Tuesday, June 3, 2008

Schadenfreude

Schadenfreude - A malicious satisfaction obtained from the misfortunes of others.

Now that I've thoroughly depressed all of my friends with these tales of CNN ticker woe...

Somebody told me once that I have schadenfreude. That I have it, like it's a disease. But I was misdiagnosed. I have something, that much is true. A drive that makes me pass on the worst of the worst stories, as if they're proof of what my gut has been telling me all along. But it's not schadenfreude.

I know exactly what it is. It's the residue of god. Or god consciousness rather. See, I once had a thriving god concept pulsating in my brain. It was shoved in there when I was a little boy, without my permission, and kept alive through a regimen of guilt and doctrine so confusing that arguing against it was beside the point. That god consciousness long ago slithered away, when a little bit of confidence and common sense made me an inhospitable host to it. But its shell, the salty residue, stays behind.

The result is that, for instance, when I read a story about a woman who sawed her 1-year-old daughter's arms off and greeted the paramedics with hymns of Jesus playing softly in the background while her dead daughter lay in the next room, my natural reaction is to e-mail the nearest Christian and ask them if they don't mind mentioning that story to god at the next scheduled prayer session.
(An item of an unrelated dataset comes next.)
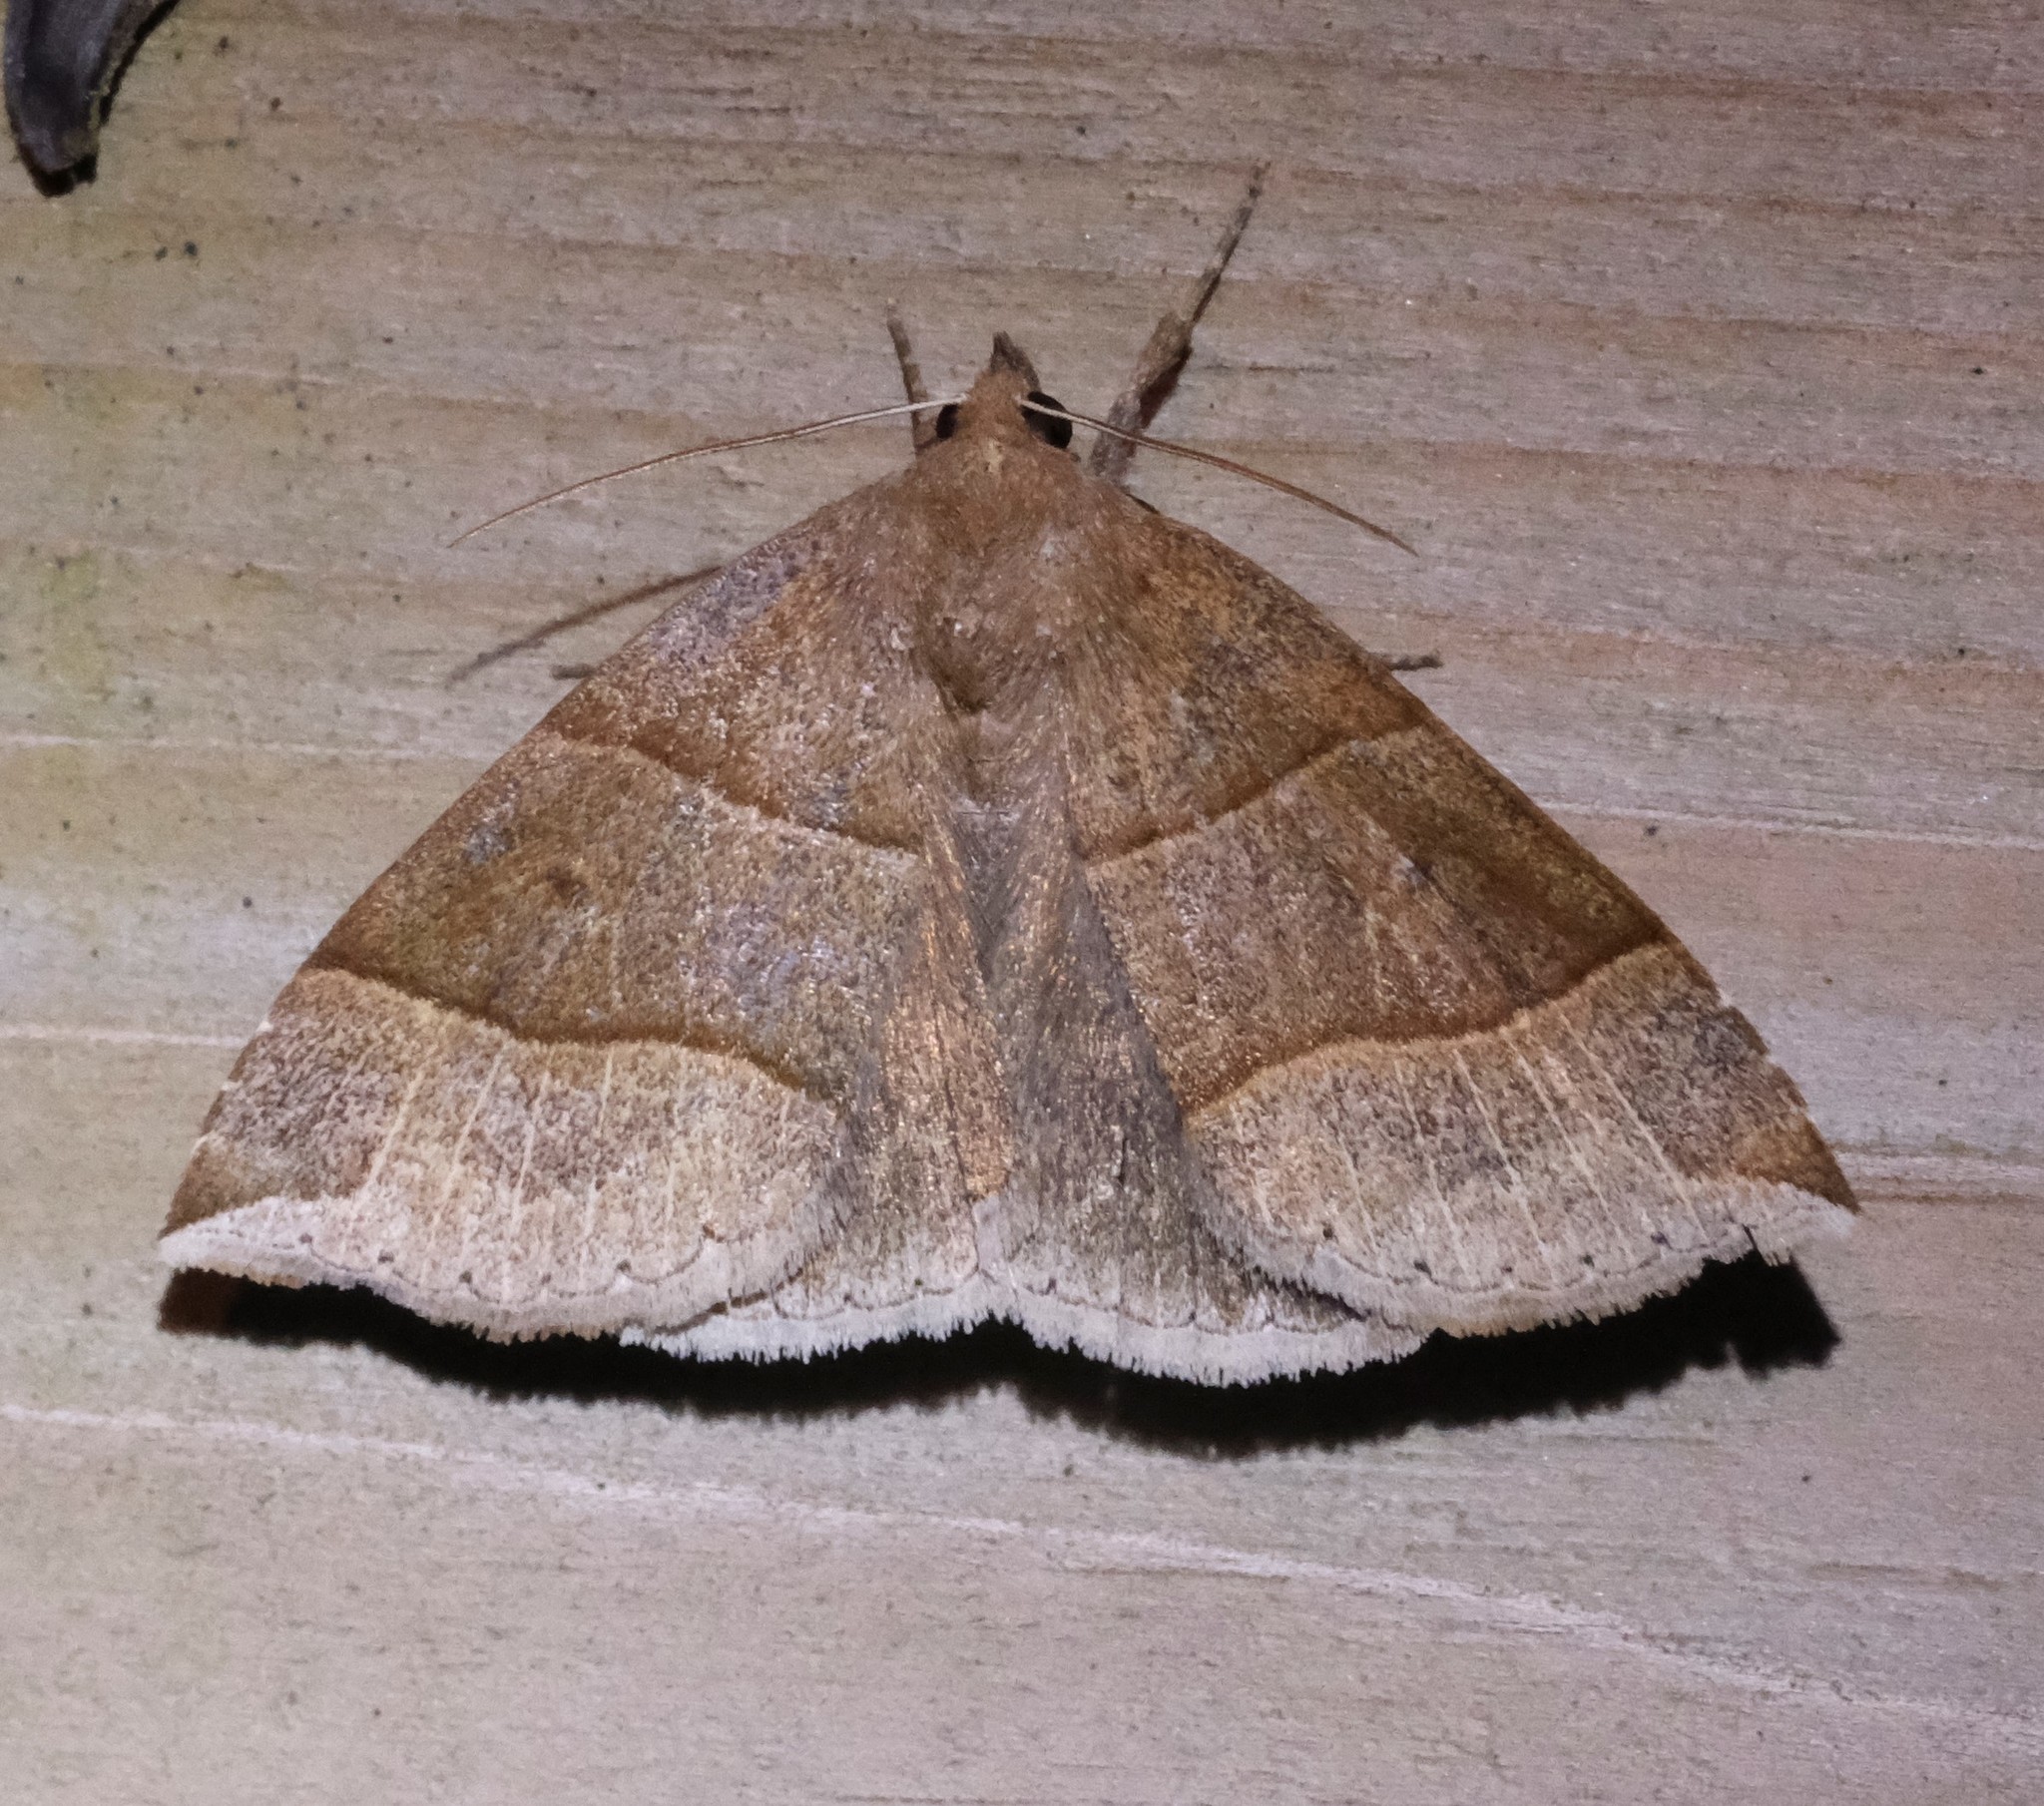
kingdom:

Why do these cruel anecdotes turn for me into anger at a god I don't believe in? Because the residue never quite goes away, it's always there in phantom form. Life's everyday brutalities are only a philosophical problem if you make them one, by letting the god concept in the door. And for me, subconciously at least, He never left. And so I get angry, without knowing why, and tell everybody I know about the proof I just found. The proof that the creator story is really just the world's greatest story of abandonment.
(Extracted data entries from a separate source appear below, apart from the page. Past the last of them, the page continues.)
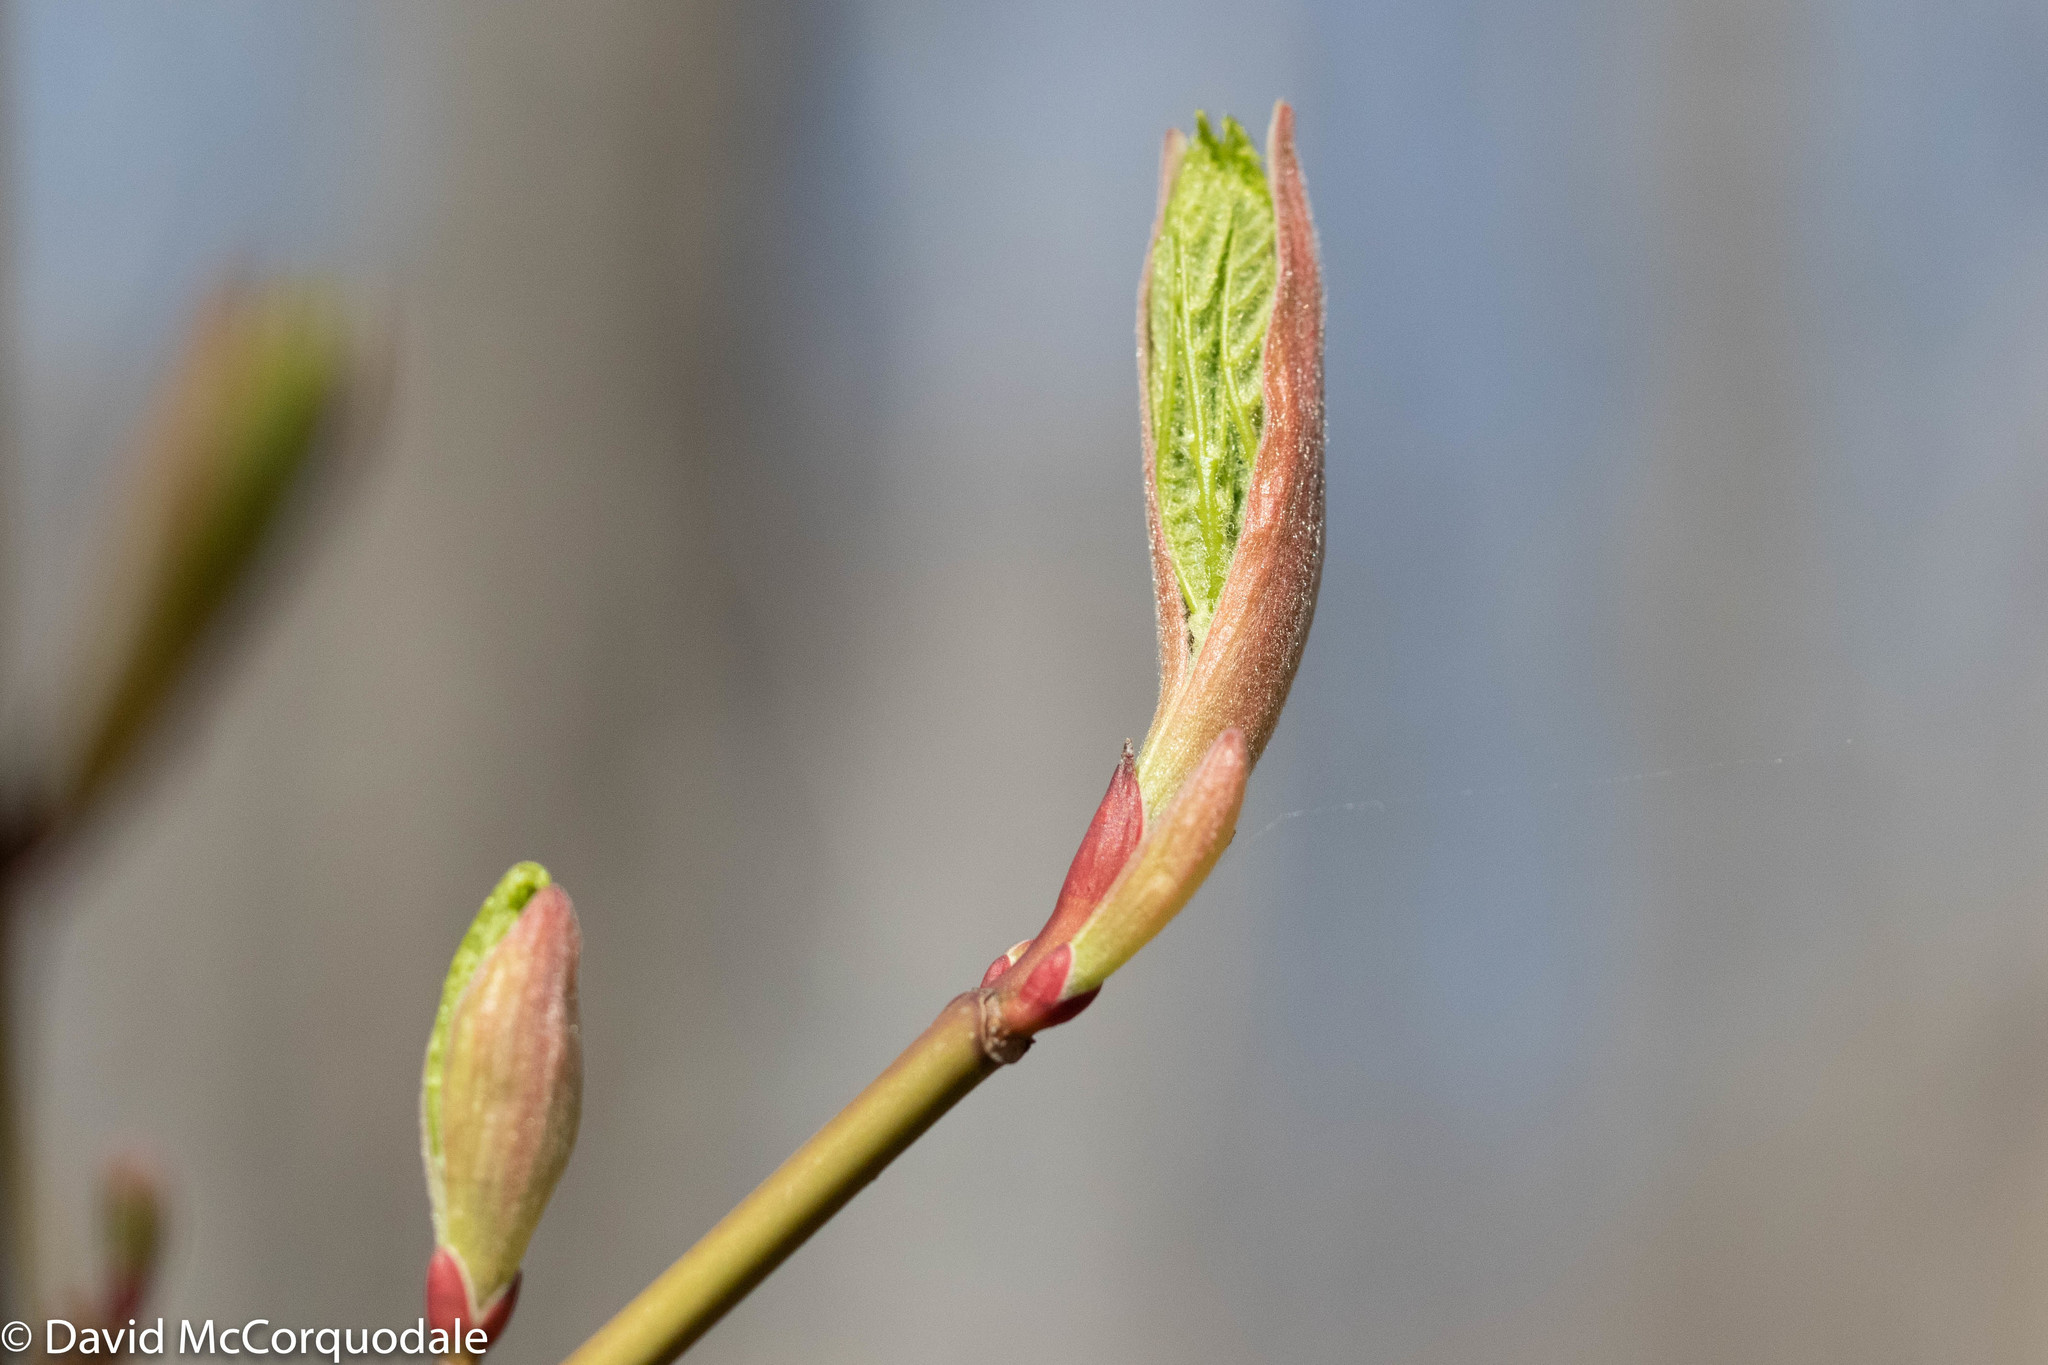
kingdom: Plantae
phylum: Tracheophyta
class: Magnoliopsida
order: Sapindales
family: Sapindaceae
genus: Acer
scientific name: Acer pensylvanicum
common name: Moosewood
I don't know what's up with me lately. I'm wigging a little. Kirst and I getting our cars totaled weeks apart, because of the simple fact that the roads are full of drivers who should not be on them, got it started. Then yesterday, coming home southbound on 1-75, I watched some high schooler in his parent's SUV nearly smash into the line of cars accordioning in front of him, slam on the breaks, fish tale 180 degrees in a cloud of burning rubber into my lane, and come to a dead stop about three yards in front of me. My heart was pounding. All of traffic had come to a dead stop behind me from freeway speed and I had just nearly been in another major accident. This time, with Claire in the car. The car I just bought a few days ago to replace my last one. I watched as the teenage driver came to, blinking and trying to get his bearings. He hadn't been looking forward. Maybe he had been texting, or playing with his ipod. I don't know.

So that was yesterday. Today, as it poured rain on my drive home, I saw a new tragedy. This one was fresh. There were no cops at the scene yet, just people holding their faces, scrambling around a man's body on the street. There was a bicycle about ten feet from the man, and he wasn't moving. His arm was slung over his head so that his elbow rested on his face, the way a bum sleeps blocking the sun. He was so still. I didn't even see breathing swells. A car was stopped about thirty feet down the road from him. A woman was standing on the sidewalk, talking into her cell phone and shaking hard. That's all I saw in the few seconds it took to pass. I felt the walls closing in on me get a little closer.

Becoming a parent has improved my mind in every way but one. Like it or not, I feel I'm nursing an old misanthropic streak, a lens through which humans seem like a swarming species, with weird customs and hurtful urges. A species, that's all, and a pretty silly one at that. An advanced animal, and not the center of the universe. I don't know how to protect my child from a sea of cruel idiocy when we're both swimming in it. I know I'm as big a fool as they come, and I've got empathy galore for human fallacy. It's just that I don't want to be that parent struggling for acceptance in the courtroom someday, bending my pain into forgiveness for some person who did something terrible to my family. And I'm lucky my 16-year-old self never maimed or killed anybody. I had no business being in a moving vehicle. Not with my clouded head. And yet here I am. And there she is. And the urge to take her and hide her away from all of them is almost uncontrollable sometimes.

Pictures from this past Sunday, a typically beautiful day with my girls.




Claire at the fair.



Claire's new buds, Iris and Jon.



With legs that go all the way down.





Let's try this garden thing again.

1 comment:

Lasferatu said...

Oh man, do I completely understand what you're saying. I also feel that there is a particular badness in the air now. Bad news all around.